**DIRECTIONS:**
[1] List the four numbered components under "Architecture" in the retrieval bot README.
[2] Write the part of the retrieval bot README that follows its last line.

**TEXT PASSAGE:**
☆ ☆ ☆

Skip to content

mattpower-ux/greenbuilder_bot_mvp

Repository files navigation

Green Builder Media Retrieval Bot MVP

A standalone, retrieval-based chatbot for greenbuildermedia.com that:

  • crawls public pages from the site's sitemap
  • extracts clean article text and metadata
  • chunks content into retrieval passages
  • embeds and stores passages in a local LanceDB index
  • answers user questions using only Green Builder Media content
  • returns source links for every answer
  • provides an embeddable website widget

This MVP is designed to save implementation time. It does not require rebuilding the site or changing the CMS. It runs as a separate service that can be embedded into any page with one script tag.

Architecture

  1. scripts/crawl_greenbuilder.py

    • reads robots.txt and/or sitemap.xml
    • filters allowed Green Builder URLs
    • fetches and cleans article pages
    • stores normalized documents in data/documents.jsonl
  2. scripts/build_index.py

    • chunks documents into passages
    • creates embeddings with OpenAI
    • stores records in LanceDB under data/lancedb
  3. app/main.py

    • FastAPI backend
    • /health endpoint
    • /chat endpoint for grounded answers
    • /widget.js endpoint to serve the embed script
  4. widget/embed.js

    • lightweight embeddable chat launcher
    • inject with a single <script> tag

Why this design

This is the fastest path to a useful production-style bot for a publishing archive:

  • no WordPress plugin dependency
  • no custom training workflow
  • works on thousands of pages
  • easy to re-crawl nightly or after publishing batches
  • citations keep it trustworthy

Suggested hosting

  • Backend: Render, Railway, Fly.io, or any Linux VM
  • Persistent volume: required for data/lancedb
  • Secrets: OPENAI_API_KEY

Minimal deployment steps

  1. Create a Python 3.11+ service.
  2. Set environment variables from .env.example.

☆ ☆ ☆

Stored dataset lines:
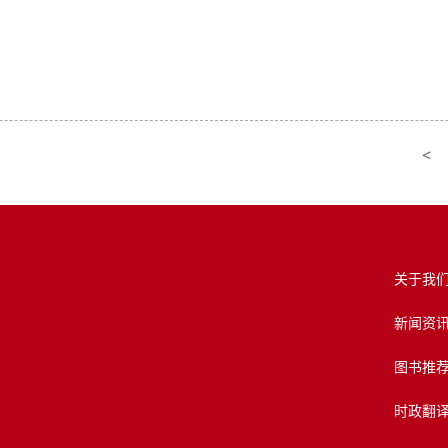
<
关于我
新闻资
图书推
时政翻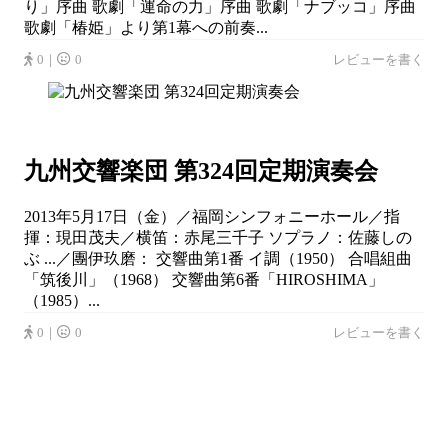
り」序曲 歌劇「運命の力」序曲 歌劇「ナブッコ」序曲
歌劇「椿姫」より第1幕への前奏...
0｜
0
レビューを書く
九州交響楽団 第324回定期演奏会
2013年5月17日（金）／福岡シンフォニーホール／指
揮：現田茂夫／横笛：赤尾三千子 ソプラノ：佐藤しの
ぶ ...／團伊玖磨： 交響曲第1番 イ調（1950） 合唱組曲
「筑後川」（1968） 交響曲第6番「HIROSHIMA」
（1985）...
0｜
0
レビューを書く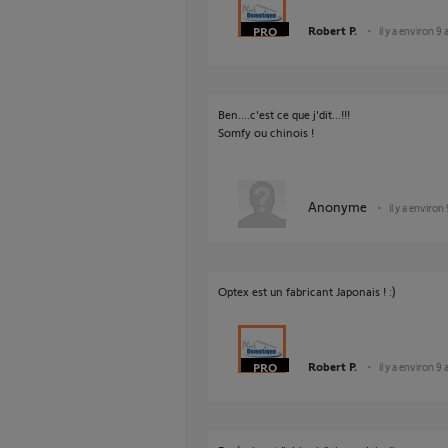
Robert P.
il y a environ 9 
Ben....c'est ce que j'dit...!!!
Somfy ou chinois !
Anonyme
il y a environ
Optex est un fabricant Japonais ! :)
Robert P.
il y a environ 9 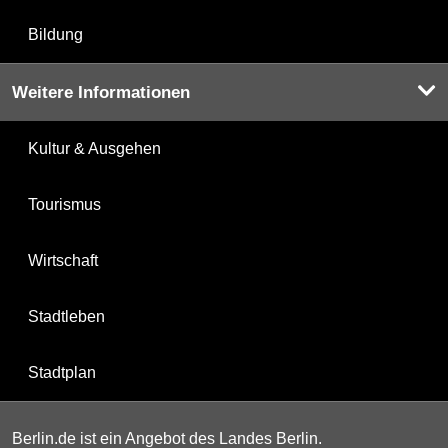
Bildung
Weitere Informationen
Kultur & Ausgehen
Tourismus
Wirtschaft
Stadtleben
Stadtplan
Berlin.de ist ein Angebot des Landes Berlin.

☆ ☆ ☆

**EXERCISE RESPONSES:**
[1]
scripts/crawl_greenbuilder.py
scripts/build_index.py
app/main.py
widget/embed.js

[2]
  3. Install dependencies:
    pip install -r requirements.txt
  4. Crawl the site:
    python scripts/crawl_greenbuilder.py
  5. Build the vector index:
    python scripts/build_index.py
  6. Start the API:
    uvicorn app.main:app --host 0.0.0.0 --port 8000
  7. Embed the widget on Green Builder Media pages:
    <script
      src="https://YOUR-BOT-DOMAIN/widget.js"
      data-chatbot-title="Ask Green Builder"
      data-api-base="https://YOUR-BOT-DOMAIN"
    ></script>

Grounding rules

The bot is configured to:

  • answer from Green Builder content only
  • prefer recent pages when the query asks for latest coverage
  • cite source pages in every answer
  • refuse to invent facts not supported by retrieved passages

Recommended first crawl scope

Start with the most valuable sections first:

  • /blog
  • article pages linked from the blog archive
  • topic pages only as metadata helpers
  • optionally: ebooks, magazine pages, webinar pages

Notes for your developer

1) Nightly refresh

Set a cron or scheduled job:

python scripts/crawl_greenbuilder.py && python scripts/build_index.py

2) CORS

Update ALLOWED_ORIGINS in .env to include https://www.greenbuildermedia.com.

3) Styling

The widget is intentionally simple. It can be restyled to match brand colors by editing widget/embed.js.

4) Scaling

For larger usage, swap LanceDB for Postgres+pgvector or a managed vector DB. The retrieval logic in app/retrieval.py is modular so storage can be swapped later.

Deliverables in this package

  • working crawler
  • working index builder
  • working FastAPI chat API
  • working embeddable widget
  • config templates

Private archive support and attribution

This MVP now supports mixing public and private Green Builder documents in the same index.

Each document can include:

  • visibility: public or private
  • attribution_label: the branded attribution to use when private material informs an answer

Example private record:

{"title":"Draft article title","url":"","published_at":"2024-11-08","category":"Building Science","text":"...","visibility":"private","attribution_label":"Green Builder Media's editorial archive"}

Behavior:

  • Public records may appear in the response sources list with URLs.
  • Private records are retrieved and used as background material.
  • Private records are not returned in the sources list.
  • When private material materially shapes the answer, the generator is instructed to use natural attribution such as:
    • Green Builder Media's research archive suggests...
    • Green Builder Media's editors note...
    • Based on Green Builder Media's internal editorial archive...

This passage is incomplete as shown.